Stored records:
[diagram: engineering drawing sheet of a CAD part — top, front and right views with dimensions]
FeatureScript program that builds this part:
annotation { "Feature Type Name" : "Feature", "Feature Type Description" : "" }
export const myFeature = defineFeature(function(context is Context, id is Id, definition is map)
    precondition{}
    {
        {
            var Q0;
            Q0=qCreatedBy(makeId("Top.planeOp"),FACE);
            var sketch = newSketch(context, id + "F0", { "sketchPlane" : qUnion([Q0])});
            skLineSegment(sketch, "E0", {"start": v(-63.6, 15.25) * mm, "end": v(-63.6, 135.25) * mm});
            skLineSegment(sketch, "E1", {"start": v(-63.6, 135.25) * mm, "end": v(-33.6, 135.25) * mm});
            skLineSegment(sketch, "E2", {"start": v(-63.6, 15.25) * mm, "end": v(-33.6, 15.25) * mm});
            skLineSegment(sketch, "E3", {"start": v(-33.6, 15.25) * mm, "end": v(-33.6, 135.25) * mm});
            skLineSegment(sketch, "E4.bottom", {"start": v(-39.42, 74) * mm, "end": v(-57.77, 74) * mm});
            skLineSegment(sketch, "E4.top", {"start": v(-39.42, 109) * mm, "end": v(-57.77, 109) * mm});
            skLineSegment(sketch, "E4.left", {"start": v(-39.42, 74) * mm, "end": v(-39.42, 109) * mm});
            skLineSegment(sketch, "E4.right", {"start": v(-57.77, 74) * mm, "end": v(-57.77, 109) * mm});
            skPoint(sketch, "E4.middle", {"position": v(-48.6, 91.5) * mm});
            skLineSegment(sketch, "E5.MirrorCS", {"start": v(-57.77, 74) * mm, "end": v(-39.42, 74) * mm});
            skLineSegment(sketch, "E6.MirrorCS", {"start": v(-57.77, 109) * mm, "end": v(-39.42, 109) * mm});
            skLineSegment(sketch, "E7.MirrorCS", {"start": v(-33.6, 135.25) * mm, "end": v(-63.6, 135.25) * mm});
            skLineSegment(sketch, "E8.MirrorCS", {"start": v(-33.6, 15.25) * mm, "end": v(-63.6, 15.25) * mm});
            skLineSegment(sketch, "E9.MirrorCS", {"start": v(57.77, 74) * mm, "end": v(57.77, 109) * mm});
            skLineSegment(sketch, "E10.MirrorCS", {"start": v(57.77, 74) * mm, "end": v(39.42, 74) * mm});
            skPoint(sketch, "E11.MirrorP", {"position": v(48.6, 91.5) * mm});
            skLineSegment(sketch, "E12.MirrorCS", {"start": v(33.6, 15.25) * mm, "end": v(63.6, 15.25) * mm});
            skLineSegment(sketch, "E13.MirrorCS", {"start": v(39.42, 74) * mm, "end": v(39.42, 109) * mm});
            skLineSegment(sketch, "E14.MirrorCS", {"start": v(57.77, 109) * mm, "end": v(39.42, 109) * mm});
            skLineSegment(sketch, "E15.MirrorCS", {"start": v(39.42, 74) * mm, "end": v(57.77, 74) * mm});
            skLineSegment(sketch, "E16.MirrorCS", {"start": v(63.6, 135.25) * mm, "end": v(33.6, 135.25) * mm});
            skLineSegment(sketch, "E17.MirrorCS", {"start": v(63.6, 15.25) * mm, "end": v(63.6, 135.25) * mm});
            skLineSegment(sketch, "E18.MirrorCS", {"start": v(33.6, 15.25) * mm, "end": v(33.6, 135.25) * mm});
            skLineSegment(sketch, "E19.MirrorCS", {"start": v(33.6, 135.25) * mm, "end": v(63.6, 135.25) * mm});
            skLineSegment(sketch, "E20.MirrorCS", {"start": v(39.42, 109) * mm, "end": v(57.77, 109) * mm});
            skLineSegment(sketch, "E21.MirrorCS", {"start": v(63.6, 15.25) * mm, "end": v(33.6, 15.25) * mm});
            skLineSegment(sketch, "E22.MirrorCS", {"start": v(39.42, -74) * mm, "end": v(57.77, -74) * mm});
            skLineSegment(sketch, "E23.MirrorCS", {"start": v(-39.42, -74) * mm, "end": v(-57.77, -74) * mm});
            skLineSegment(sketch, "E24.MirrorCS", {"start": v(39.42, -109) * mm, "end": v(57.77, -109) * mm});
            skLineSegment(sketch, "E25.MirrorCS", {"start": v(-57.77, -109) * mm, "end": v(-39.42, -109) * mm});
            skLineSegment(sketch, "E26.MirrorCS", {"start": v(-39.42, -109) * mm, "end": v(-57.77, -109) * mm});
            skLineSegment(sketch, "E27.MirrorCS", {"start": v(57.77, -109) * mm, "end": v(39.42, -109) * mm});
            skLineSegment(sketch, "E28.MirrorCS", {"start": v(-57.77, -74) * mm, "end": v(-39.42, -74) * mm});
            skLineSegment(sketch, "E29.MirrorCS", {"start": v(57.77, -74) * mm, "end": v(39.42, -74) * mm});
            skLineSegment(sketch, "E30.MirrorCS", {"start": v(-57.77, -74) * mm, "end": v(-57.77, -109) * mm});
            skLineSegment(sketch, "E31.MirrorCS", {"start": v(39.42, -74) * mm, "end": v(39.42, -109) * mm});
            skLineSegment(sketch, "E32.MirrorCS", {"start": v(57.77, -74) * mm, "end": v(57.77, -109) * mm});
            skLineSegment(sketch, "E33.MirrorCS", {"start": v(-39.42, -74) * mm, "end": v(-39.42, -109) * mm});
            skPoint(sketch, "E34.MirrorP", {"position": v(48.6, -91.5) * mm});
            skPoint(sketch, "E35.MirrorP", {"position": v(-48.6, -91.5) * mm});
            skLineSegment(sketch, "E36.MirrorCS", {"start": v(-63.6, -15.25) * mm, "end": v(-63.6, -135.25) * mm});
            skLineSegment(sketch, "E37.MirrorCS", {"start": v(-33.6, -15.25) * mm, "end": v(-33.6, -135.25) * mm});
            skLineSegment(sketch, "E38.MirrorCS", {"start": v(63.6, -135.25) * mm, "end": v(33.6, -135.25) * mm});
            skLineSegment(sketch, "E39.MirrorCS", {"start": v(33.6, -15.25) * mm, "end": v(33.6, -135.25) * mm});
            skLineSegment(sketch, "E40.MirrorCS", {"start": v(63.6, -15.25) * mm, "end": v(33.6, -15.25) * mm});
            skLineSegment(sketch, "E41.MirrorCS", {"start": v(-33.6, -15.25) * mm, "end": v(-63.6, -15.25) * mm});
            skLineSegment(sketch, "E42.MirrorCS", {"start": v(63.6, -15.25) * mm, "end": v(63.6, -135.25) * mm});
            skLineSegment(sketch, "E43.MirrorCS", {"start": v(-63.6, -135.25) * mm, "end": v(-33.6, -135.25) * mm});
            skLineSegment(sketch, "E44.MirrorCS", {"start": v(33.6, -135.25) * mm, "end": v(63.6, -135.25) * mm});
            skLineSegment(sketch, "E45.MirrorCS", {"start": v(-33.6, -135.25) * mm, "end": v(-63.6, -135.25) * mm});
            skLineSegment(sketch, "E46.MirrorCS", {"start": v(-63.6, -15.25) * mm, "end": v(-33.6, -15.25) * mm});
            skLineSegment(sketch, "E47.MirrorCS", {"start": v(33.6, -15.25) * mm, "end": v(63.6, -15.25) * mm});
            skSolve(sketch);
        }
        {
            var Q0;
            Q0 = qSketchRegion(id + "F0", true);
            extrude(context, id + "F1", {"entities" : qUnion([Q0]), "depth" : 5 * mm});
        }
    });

**Short problem**: Copy out the records above word for word.

**Response to this exercise**:
[diagram: engineering drawing sheet of a CAD part — top, front and right views with dimensions]
FeatureScript program that builds this part:
annotation { "Feature Type Name" : "Feature", "Feature Type Description" : "" }
export const myFeature = defineFeature(function(context is Context, id is Id, definition is map)
    precondition{}
    {
        {
            var Q0;
            Q0=qCreatedBy(makeId("Top.planeOp"),FACE);
            var sketch = newSketch(context, id + "F0", { "sketchPlane" : qUnion([Q0])});
            skLineSegment(sketch, "E0", {"start": v(-63.6, 15.25) * mm, "end": v(-63.6, 135.25) * mm});
            skLineSegment(sketch, "E1", {"start": v(-63.6, 135.25) * mm, "end": v(-33.6, 135.25) * mm});
            skLineSegment(sketch, "E2", {"start": v(-63.6, 15.25) * mm, "end": v(-33.6, 15.25) * mm});
            skLineSegment(sketch, "E3", {"start": v(-33.6, 15.25) * mm, "end": v(-33.6, 135.25) * mm});
            skLineSegment(sketch, "E4.bottom", {"start": v(-39.42, 74) * mm, "end": v(-57.77, 74) * mm});
            skLineSegment(sketch, "E4.top", {"start": v(-39.42, 109) * mm, "end": v(-57.77, 109) * mm});
            skLineSegment(sketch, "E4.left", {"start": v(-39.42, 74) * mm, "end": v(-39.42, 109) * mm});
            skLineSegment(sketch, "E4.right", {"start": v(-57.77, 74) * mm, "end": v(-57.77, 109) * mm});
            skPoint(sketch, "E4.middle", {"position": v(-48.6, 91.5) * mm});
            skLineSegment(sketch, "E5.MirrorCS", {"start": v(-57.77, 74) * mm, "end": v(-39.42, 74) * mm});
            skLineSegment(sketch, "E6.MirrorCS", {"start": v(-57.77, 109) * mm, "end": v(-39.42, 109) * mm});
            skLineSegment(sketch, "E7.MirrorCS", {"start": v(-33.6, 135.25) * mm, "end": v(-63.6, 135.25) * mm});
            skLineSegment(sketch, "E8.MirrorCS", {"start": v(-33.6, 15.25) * mm, "end": v(-63.6, 15.25) * mm});
            skLineSegment(sketch, "E9.MirrorCS", {"start": v(57.77, 74) * mm, "end": v(57.77, 109) * mm});
            skLineSegment(sketch, "E10.MirrorCS", {"start": v(57.77, 74) * mm, "end": v(39.42, 74) * mm});
            skPoint(sketch, "E11.MirrorP", {"position": v(48.6, 91.5) * mm});
            skLineSegment(sketch, "E12.MirrorCS", {"start": v(33.6, 15.25) * mm, "end": v(63.6, 15.25) * mm});
            skLineSegment(sketch, "E13.MirrorCS", {"start": v(39.42, 74) * mm, "end": v(39.42, 109) * mm});
            skLineSegment(sketch, "E14.MirrorCS", {"start": v(57.77, 109) * mm, "end": v(39.42, 109) * mm});
            skLineSegment(sketch, "E15.MirrorCS", {"start": v(39.42, 74) * mm, "end": v(57.77, 74) * mm});
            skLineSegment(sketch, "E16.MirrorCS", {"start": v(63.6, 135.25) * mm, "end": v(33.6, 135.25) * mm});
            skLineSegment(sketch, "E17.MirrorCS", {"start": v(63.6, 15.25) * mm, "end": v(63.6, 135.25) * mm});
            skLineSegment(sketch, "E18.MirrorCS", {"start": v(33.6, 15.25) * mm, "end": v(33.6, 135.25) * mm});
            skLineSegment(sketch, "E19.MirrorCS", {"start": v(33.6, 135.25) * mm, "end": v(63.6, 135.25) * mm});
            skLineSegment(sketch, "E20.MirrorCS", {"start": v(39.42, 109) * mm, "end": v(57.77, 109) * mm});
            skLineSegment(sketch, "E21.MirrorCS", {"start": v(63.6, 15.25) * mm, "end": v(33.6, 15.25) * mm});
            skLineSegment(sketch, "E22.MirrorCS", {"start": v(39.42, -74) * mm, "end": v(57.77, -74) * mm});
            skLineSegment(sketch, "E23.MirrorCS", {"start": v(-39.42, -74) * mm, "end": v(-57.77, -74) * mm});
            skLineSegment(sketch, "E24.MirrorCS", {"start": v(39.42, -109) * mm, "end": v(57.77, -109) * mm});
            skLineSegment(sketch, "E25.MirrorCS", {"start": v(-57.77, -109) * mm, "end": v(-39.42, -109) * mm});
            skLineSegment(sketch, "E26.MirrorCS", {"start": v(-39.42, -109) * mm, "end": v(-57.77, -109) * mm});
            skLineSegment(sketch, "E27.MirrorCS", {"start": v(57.77, -109) * mm, "end": v(39.42, -109) * mm});
            skLineSegment(sketch, "E28.MirrorCS", {"start": v(-57.77, -74) * mm, "end": v(-39.42, -74) * mm});
            skLineSegment(sketch, "E29.MirrorCS", {"start": v(57.77, -74) * mm, "end": v(39.42, -74) * mm});
            skLineSegment(sketch, "E30.MirrorCS", {"start": v(-57.77, -74) * mm, "end": v(-57.77, -109) * mm});
            skLineSegment(sketch, "E31.MirrorCS", {"start": v(39.42, -74) * mm, "end": v(39.42, -109) * mm});
            skLineSegment(sketch, "E32.MirrorCS", {"start": v(57.77, -74) * mm, "end": v(57.77, -109) * mm});
            skLineSegment(sketch, "E33.MirrorCS", {"start": v(-39.42, -74) * mm, "end": v(-39.42, -109) * mm});
            skPoint(sketch, "E34.MirrorP", {"position": v(48.6, -91.5) * mm});
            skPoint(sketch, "E35.MirrorP", {"position": v(-48.6, -91.5) * mm});
            skLineSegment(sketch, "E36.MirrorCS", {"start": v(-63.6, -15.25) * mm, "end": v(-63.6, -135.25) * mm});
            skLineSegment(sketch, "E37.MirrorCS", {"start": v(-33.6, -15.25) * mm, "end": v(-33.6, -135.25) * mm});
            skLineSegment(sketch, "E38.MirrorCS", {"start": v(63.6, -135.25) * mm, "end": v(33.6, -135.25) * mm});
            skLineSegment(sketch, "E39.MirrorCS", {"start": v(33.6, -15.25) * mm, "end": v(33.6, -135.25) * mm});
            skLineSegment(sketch, "E40.MirrorCS", {"start": v(63.6, -15.25) * mm, "end": v(33.6, -15.25) * mm});
            skLineSegment(sketch, "E41.MirrorCS", {"start": v(-33.6, -15.25) * mm, "end": v(-63.6, -15.25) * mm});
            skLineSegment(sketch, "E42.MirrorCS", {"start": v(63.6, -15.25) * mm, "end": v(63.6, -135.25) * mm});
            skLineSegment(sketch, "E43.MirrorCS", {"start": v(-63.6, -135.25) * mm, "end": v(-33.6, -135.25) * mm});
            skLineSegment(sketch, "E44.MirrorCS", {"start": v(33.6, -135.25) * mm, "end": v(63.6, -135.25) * mm});
            skLineSegment(sketch, "E45.MirrorCS", {"start": v(-33.6, -135.25) * mm, "end": v(-63.6, -135.25) * mm});
            skLineSegment(sketch, "E46.MirrorCS", {"start": v(-63.6, -15.25) * mm, "end": v(-33.6, -15.25) * mm});
            skLineSegment(sketch, "E47.MirrorCS", {"start": v(33.6, -15.25) * mm, "end": v(63.6, -15.25) * mm});
            skSolve(sketch);
        }
        {
            var Q0;
            Q0 = qSketchRegion(id + "F0", true);
            extrude(context, id + "F1", {"entities" : qUnion([Q0]), "depth" : 5 * mm});
        }
    });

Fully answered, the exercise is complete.